Somando o número médio de atendimentos diários em cada uma das três principais instituições hospitalares do município – Hospital São Vicente de Paulo (HSVP), Hospital da Cidade (HC) e Hospital Beneficente Dr. César Santos (HBCS) – um número superior a 400 pessoas procura atendimento médico. Entretanto, um percentual que varia de 85 a 90% desse total não são casos de emergências, sendo que poderiam ser resolvidos nas unidades de saúde dos bairros, por exemplo. A situação é histórica, mas se agrava a cada ano e prejudica o atendimento do que realmente é emergencial.
Com esse panorama, significa dizer que as unidades estão atendendo no limite ou além de suas capacidades. Prova disso é que na última quinta-feira (30) o Hospital da Cidade chegou a emitir uma nota para o Corpo de Bombeiros e Samu, responsáveis pelo atendimento de ambulâncias, sobre a situação, e pedindo que somente destinassem à instituição os casos realmente graves, procurando encaminhar as demais situações a outras instituições.
“Desde a última semana, estamos atendendo uma média de 100 a 110 pacientes por dia na emergência. Por isso emitimos a nota, para que os Bombeiros e o Samu soubessem da situação e tentassem nos encaminhar apenas as emergências, porque o setor está superlotado”, comenta o médico responsável pelo setor de emergências médicas do Hospital da Cidade, Rodrigo Latuada. De acordo com ele, a grande maioria procura a emergência em busca de consultas de atenção básica. “É importante esclarecer que a emergência nunca é e nunca foi fechada, mas não temos mais onde colocar pacientes. O que acontece é que pelo menos 85% estão em busca de atendimento de atenção básica, o que não se trata de emergência, e isso acaba nos superlotando”, salienta.
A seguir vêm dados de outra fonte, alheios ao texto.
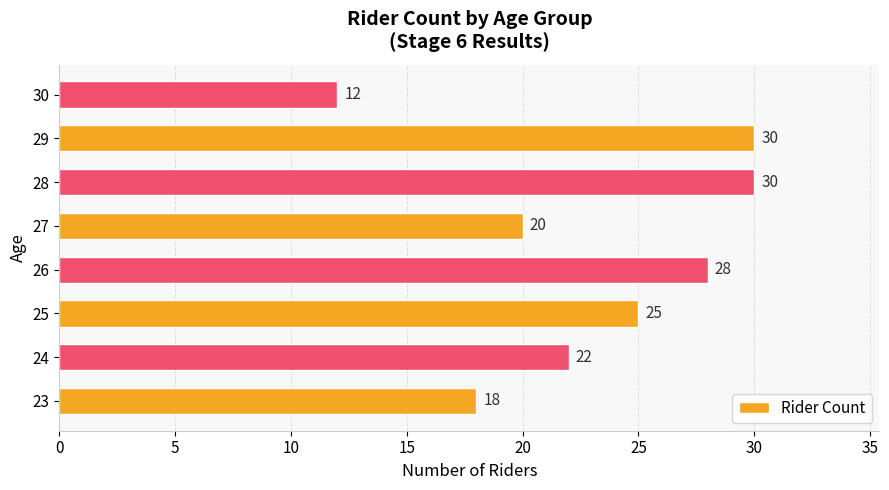

What is the difference between the values at 24 and 30?

10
Latuada afirma que gripes, resfriados e diarreias são casos comuns no dia a dia da emergência, mas que não precisaram ser atendidos no local que deveria ser destinado somente aos casos graves. “Com essa mudança de clima e o nosso inverno, que é rigoroso, estamos atendendo um número bastante grande de idosos. Se tivéssemos uma UPA, estes atendimentos seriam feitos lá e somente seriam encaminhados para as emergências os casos graves”, ressalta. Pacientes que apresentem febre alta, pressão alta ou vítimas de acidentes de trânsito, por exemplo, fazem parte do que se entende por caso grave.
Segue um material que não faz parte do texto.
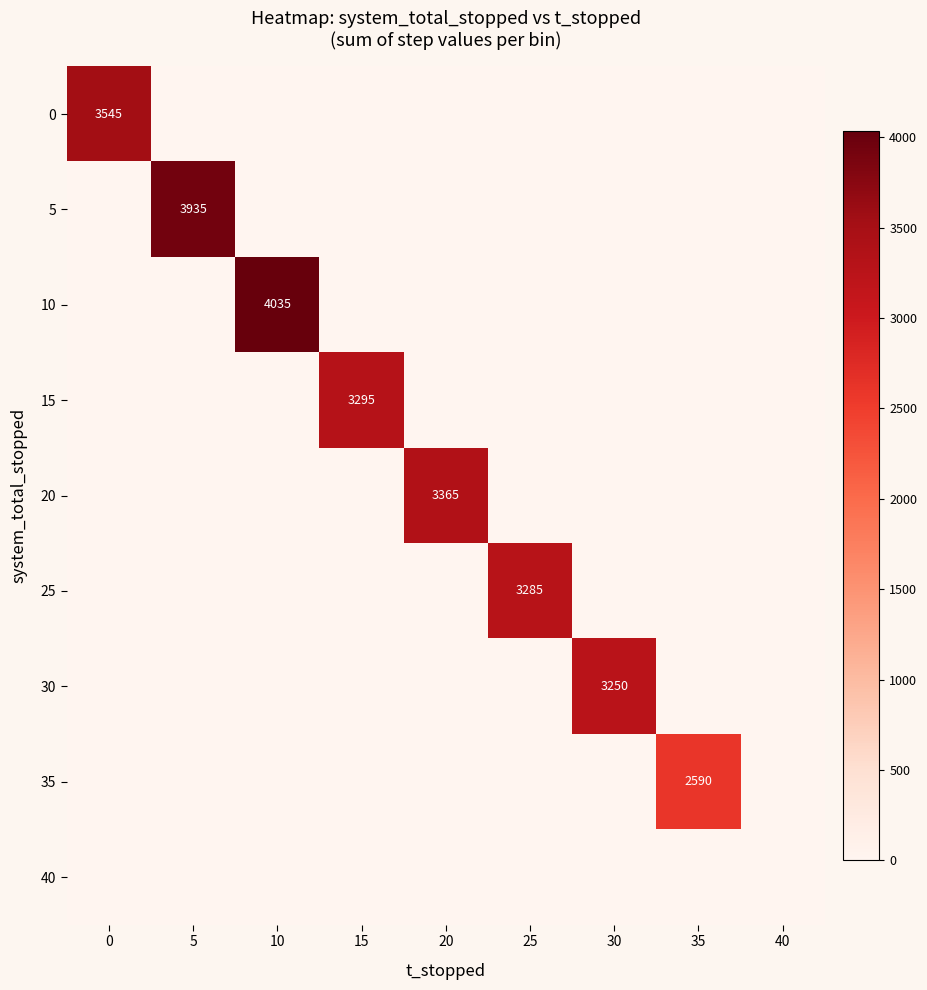

The value of 15 at 15 is 3295. True or false?

True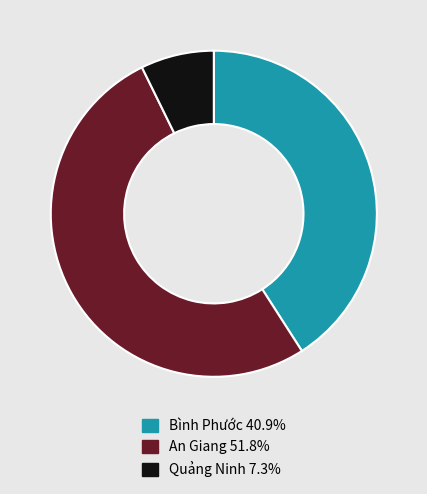

What is the smallest slice in the pie chart?

Quảng Ninh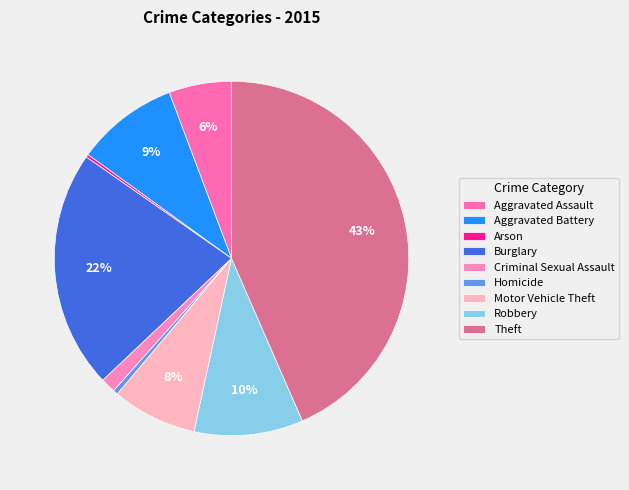

Approximately how many times larger is the value at Burglary compared to Robbery?

2.2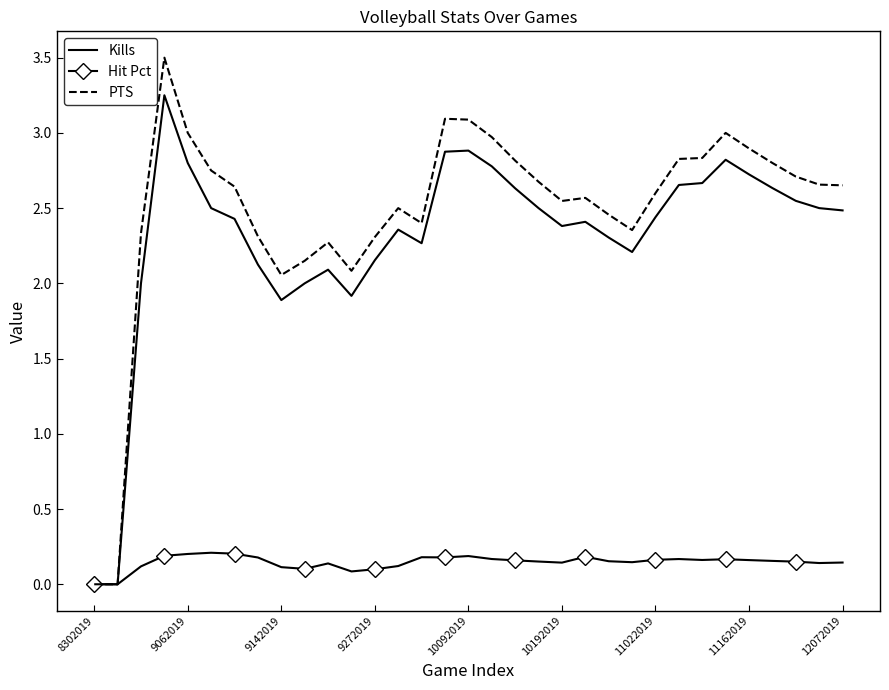

What is the maximum value shown in the chart?

3.5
UPA para resolver a situação
Para o coordenador médico da emergência do Hospital São Vicente de Paulo, Julio Stobbe, o momento é de pressionar o poder público para a implementação da UPA. “Já tivemos reuniões com o Ministério Público Estadual porque precisamos fazer pressão para que a UPA comece a existir em Passo Fundo. Se tivéssemos a Unidade de Pronto Atendimento as emergências não estariam lotadas”, enfatiza.
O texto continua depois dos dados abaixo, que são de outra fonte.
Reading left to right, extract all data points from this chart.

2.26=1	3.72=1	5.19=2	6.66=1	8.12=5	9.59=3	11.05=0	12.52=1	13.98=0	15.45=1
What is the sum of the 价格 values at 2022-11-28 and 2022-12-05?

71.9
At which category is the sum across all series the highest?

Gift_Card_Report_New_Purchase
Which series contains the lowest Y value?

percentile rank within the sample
Conforme Stobbe, o atendimento de consultas chega a 90% da demanda da emergência, que diariamente recebe entre 150 e 180 pacientes. “Há três ou quatro anos, nossa média era de 100 atendimentos por dia na emergência. Depois aumentou para 120 e hoje oscilamos entre 150 e 180 pacientes diariamente”, comenta. O aumento da demanda tem feito com que a equipe que atende seja progressivamente aumentada. “Agora teremos que fazer uma readequação do espaço para poder abrigar todos estes profissionais”, salienta.
HBCS também tem grande procura
O pronto atendimento adulto do Hospital Beneficente Dr. Cesar Santos (HBCS) também contra com uma grande procura. Segundo o diretor da instituição, Fabiano Bolner, são entre 140 e 150 atendimentos diários na emergência. “Dispomos do serviço de clínico geral. Então, quando são casos mais complexos precisamos encaminhar para atendimento especializado em outra instituição de maior complexidade. Para isso fazemos contato prévio com os outros hospitais”, explica Bolner, lembrando que 85% dos atendimentos da emergência são consultas.